As the development of these tools and API interoperability progresses, undoubtedly, IT operations roles will also have to evolve.  This does not mean that there will be fewer jobs in IT.  In fact, IT skills have become more relevant than ever, but those skills have to change a little.  It is time to start moving up the stack by putting more focus on innovation in the area of application and service, rather than keeping the lights on down in the bits and bytes of the infrastructure. By doing this, these industry changes should become a massive job and career enabler, not a cause of suspicion and concern for job security.

I had a chat with a family member this week which summed this up really well for me.  We were discussing the Luddites, a 19th century movement in my home region of the North of England.
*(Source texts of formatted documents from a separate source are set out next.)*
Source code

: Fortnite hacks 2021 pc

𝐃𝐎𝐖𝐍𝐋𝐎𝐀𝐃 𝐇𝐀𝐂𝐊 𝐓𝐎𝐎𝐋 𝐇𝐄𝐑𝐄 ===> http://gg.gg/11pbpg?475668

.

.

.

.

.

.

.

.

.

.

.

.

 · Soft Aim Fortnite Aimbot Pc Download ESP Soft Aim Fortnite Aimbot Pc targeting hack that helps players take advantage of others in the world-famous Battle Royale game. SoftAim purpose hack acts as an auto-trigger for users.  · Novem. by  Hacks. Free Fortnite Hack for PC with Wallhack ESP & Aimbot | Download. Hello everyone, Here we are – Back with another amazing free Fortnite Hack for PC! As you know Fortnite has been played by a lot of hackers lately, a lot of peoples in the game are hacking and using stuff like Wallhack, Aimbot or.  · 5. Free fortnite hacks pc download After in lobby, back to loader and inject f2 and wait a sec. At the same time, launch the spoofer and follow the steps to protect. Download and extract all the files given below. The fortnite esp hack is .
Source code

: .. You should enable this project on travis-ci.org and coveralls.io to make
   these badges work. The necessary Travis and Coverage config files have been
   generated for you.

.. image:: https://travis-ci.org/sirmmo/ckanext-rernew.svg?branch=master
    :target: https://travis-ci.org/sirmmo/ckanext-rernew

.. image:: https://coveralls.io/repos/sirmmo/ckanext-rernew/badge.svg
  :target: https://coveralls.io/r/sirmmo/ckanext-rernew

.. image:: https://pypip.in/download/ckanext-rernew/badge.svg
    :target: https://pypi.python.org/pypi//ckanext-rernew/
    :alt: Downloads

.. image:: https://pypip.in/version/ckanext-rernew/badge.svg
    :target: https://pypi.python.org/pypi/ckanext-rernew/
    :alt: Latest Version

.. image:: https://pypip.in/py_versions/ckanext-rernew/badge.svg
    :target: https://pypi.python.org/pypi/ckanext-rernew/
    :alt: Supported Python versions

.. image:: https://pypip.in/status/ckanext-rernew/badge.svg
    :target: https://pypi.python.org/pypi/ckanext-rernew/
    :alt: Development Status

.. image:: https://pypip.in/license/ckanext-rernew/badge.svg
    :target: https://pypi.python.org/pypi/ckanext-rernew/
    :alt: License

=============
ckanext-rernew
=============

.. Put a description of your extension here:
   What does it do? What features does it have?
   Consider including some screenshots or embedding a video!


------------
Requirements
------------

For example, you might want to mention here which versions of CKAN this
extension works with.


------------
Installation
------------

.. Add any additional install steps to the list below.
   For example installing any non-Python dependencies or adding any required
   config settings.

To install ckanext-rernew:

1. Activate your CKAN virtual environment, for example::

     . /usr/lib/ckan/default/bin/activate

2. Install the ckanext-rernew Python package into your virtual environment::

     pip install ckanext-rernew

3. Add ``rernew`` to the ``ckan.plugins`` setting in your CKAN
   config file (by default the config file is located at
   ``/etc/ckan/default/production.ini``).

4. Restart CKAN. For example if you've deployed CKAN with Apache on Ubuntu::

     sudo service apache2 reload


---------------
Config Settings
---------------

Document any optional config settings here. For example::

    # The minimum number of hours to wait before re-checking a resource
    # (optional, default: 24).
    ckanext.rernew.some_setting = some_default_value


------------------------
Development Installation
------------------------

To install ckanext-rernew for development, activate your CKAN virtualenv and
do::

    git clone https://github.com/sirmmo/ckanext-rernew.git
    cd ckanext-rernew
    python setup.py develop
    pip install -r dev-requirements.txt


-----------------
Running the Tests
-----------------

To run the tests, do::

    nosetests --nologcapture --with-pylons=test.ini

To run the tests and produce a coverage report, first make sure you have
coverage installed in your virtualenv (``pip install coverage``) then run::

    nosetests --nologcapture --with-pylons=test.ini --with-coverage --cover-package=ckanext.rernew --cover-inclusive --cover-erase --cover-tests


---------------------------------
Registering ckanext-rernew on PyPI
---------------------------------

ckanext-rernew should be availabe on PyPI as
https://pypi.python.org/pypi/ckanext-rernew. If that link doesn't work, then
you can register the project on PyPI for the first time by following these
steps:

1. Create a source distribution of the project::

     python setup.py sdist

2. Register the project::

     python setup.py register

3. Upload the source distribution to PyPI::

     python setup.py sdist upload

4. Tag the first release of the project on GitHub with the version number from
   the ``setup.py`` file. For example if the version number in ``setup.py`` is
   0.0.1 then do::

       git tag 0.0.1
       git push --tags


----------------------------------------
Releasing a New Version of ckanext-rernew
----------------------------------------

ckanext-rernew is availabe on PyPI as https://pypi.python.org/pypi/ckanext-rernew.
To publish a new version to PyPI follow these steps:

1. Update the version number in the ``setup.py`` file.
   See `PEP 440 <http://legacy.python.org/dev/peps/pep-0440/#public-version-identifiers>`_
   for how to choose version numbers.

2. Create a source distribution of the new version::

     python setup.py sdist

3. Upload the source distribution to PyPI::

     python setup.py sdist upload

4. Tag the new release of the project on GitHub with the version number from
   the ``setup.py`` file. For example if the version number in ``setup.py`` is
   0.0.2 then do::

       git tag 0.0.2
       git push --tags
The Luddites, were a group of textile workers who protested against the mechanisation of the production of garments. They did this violently under the auspices of “those machines are taking our jobs, we’ll have nothing to do and we’ll all starve”. A couple of hundred years on, we can see that starvation didn’t happen and those same people survived by finding new ways to innovate. On a sidenote, I once received a letter from a CBE calling me a Luddite who had seen me on TV discussing an environmental issue. I found this most amusing given the industry I work in and my lust of technological progress. In the same conversation with the family member, I mentioned that I was looking forward to the introduction of robot-taxis (e.g. Self-driving Google Cars) due to the efficiencies and cost of car sharing. They replied “but that could be 20,000 taxi drivers losing their jobs in Manchester alone”. I replied “Yes, but that’s also 20,000 people who could alternatively be working on curing cancer, pioneering space travel or solving the world’s energy problems”.

Conclusion – Software Defined X – Automation: Job Stealer or Job Enabler?

For me I see it as a Job Enabler. My advice… embrace the change, relish the opportunity to innovate and change the world for the better.. one step at a time.